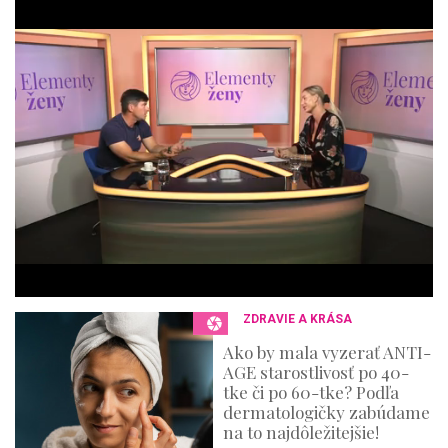
1
s
e
c
o
n
d
o
f
4
4
m
i
n
u
t
e
s
,
3
ZDRAVIE A KRÁSA
6
s
Ako by mala vyzerať ANTI-
e
AGE starostlivosť po 40-
c
o
tke či po 60-tke? Podľa
n
dermatologičky zabúdame
d
na to najdôležitejšie!
s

**Task brief**.
Although the entries contain pictures, copy everything else in them exactly.

**Result**.
1
s
e
c
o
n
d
o
f
4
4
m
i
n
u
t
e
s
,
3
ZDRAVIE A KRÁSA
6
s
Ako by mala vyzerať ANTI-
e
AGE starostlivosť po 40-
c
o
tke či po 60-tke? Podľa
n
dermatologičky zabúdame
d
na to najdôležitejšie!
s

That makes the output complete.